David-
More, it was submitted to Slashdot by the vandal in question.
"In this experiment, I painted graffiti on the walls of the local school. It's not vandalism, though, as I'm blogging about it. It was just to test the response times of the janitorial staff. I suggest you all try what I did to prove it for yourself."
While I'm not too happy with what he did, I do hope that it breathes some fresh life into the peer review discussion. The two core weaknesses of Wikimedia are people acting like assholes and people who don't know what they're talking about. If we systematically review and flag particular revisions of articles, we can create a space within which they do not exist.
The validation system which is currently in CVS is only a rating system and doesn't really help in sorting out individual facts. I'm afraid that as a sole measure, it would contribute to the problem rather than solve it, as people grow eager to push articles through quality control and choose high ratings. These articles then attain a false notion of being authoritative.
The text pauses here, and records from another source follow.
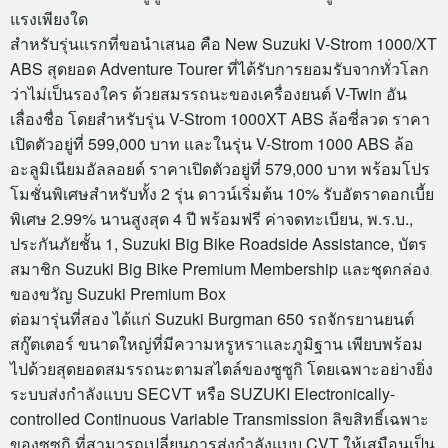
แรงเพียงใด
สำหรับรุ่นแรกที่ขอนำเสนอ คือ New Suzuki V-Strom 1000/XT
ABS สุดยอด Adventure Tourer ที่ได้รับการยอมรับจากทั่วโลก
ว่าไม่เป็นรองใคร ด้วยสมรรถนะของเครื่องยนต์ V-Twin อัน
เลื่องชื่อ โดยสำหรับรุ่น V-Strom 1000XT ABS ล้อซี่ลวด ราคา
เปิดตัวอยู่ที่ 599,000 บาท และในรุ่น V-Strom 1000 ABS ล้อ
อะลูมิเนียมอัลลอยด์ ราคาเปิดตัวอยู่ที่ 579,000 บาท พร้อมโปร
โมชั่นพิเศษสำหรับทั้ง 2 รุ่น ดาวน์เริ่มต้น 10% รับอัตราดอกเบี้ย
พิเศษ 2.99% นานสูงสุด 4 ปี พร้อมฟรี ค่าจดทะเบียน, พ.ร.บ.,
ประกันภัยชั้น 1, Suzuki Big Bike Roadside Assistance, บัตร
สมาชิก Suzuki Big Bike Premium Membership และชุดกล่อง
ของขวัญ Suzuki Premium Box
ต่อมารุ่นที่สอง ได้แก่ Suzuki Burgman 650 รถจักรยานยนต์
สกู๊ตเตอร์ ขนาดใหญ่ที่มีความหรูหราและภูมิฐาน เพียบพร้อม
ไปด้วยสุดยอดสมรรถนะตามสไตล์ของซูซูกิ โดยเฉพาะอย่างยิ่ง
ระบบส่งกำลังแบบ SECVT หรือ SUZUKI Electronically-
controlled Continuous Variable Transmission ลิขสิทธิ์เฉพาะ
ของซูซูกิ ที่สามารถเปลี่ยนการส่งกำลังแบบ CVT ให้เสมือนเป็น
Similarly, controversial articles might never gain such status because some people don't like their content.
There's an interesting project going on here: http://en.wikipedia.org/Wikipedia:WikiProject_Fact_and_Reference_Check
Like the participants in this project, I've been thinking a bit about ways to mark-up individual facts in articles. Essentially, I want to take a text like
The inscription is approximately 15 metres high by 25 metres wide, and 100 metres up a cliff from an ancient road connecting the capitals of Babylonia and Media (Babylon and Ecbatana).
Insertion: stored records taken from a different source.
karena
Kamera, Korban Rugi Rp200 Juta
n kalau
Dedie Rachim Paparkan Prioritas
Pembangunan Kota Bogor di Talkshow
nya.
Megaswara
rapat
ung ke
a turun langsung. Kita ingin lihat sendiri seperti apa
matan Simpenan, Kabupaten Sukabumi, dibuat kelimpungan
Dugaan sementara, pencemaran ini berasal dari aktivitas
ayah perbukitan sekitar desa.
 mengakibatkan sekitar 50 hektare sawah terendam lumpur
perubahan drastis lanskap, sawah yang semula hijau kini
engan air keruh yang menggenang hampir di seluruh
and mark up parts of it, like so:
??The inscription is approximately 15 metres high by 25 metres wide??
"??..??" means that this part of the article needs a source. Using CSS, all passages marked with "??" could be highlighted or not, depending on personal preferences.
or like this:
^+The inscription is approximately 15 metres high by 25 metres wide [[Source:Behistun, p.84]]
The part starting with "^+" would be referenced by the [[Source:]]. There could be different markup for different quality citations, e.g. ^- for a general encyclopedia or Google citation and ^= for a secondary source citation.
The [[Source:]] namespace could be a magic template-type namespace that would load the bibliographical data from a page and insert it into a footnote, so we don't have to keep inserting the same information.
Using a method like this, we have real semantic information about individual facts and can easily make statements like * 80% of the facts in this article have sources * 40% of the sources we cite are of high quality * Source X is used in Y articles
Of course these claims themselves could be faked. But together with stable-revision flagging and a consensus-based peer review process associated with every page, we could try to do for quality what we've done for quantity. If you wanted to, you could view only articles that have been reviewed and that are deemed 100% accurate.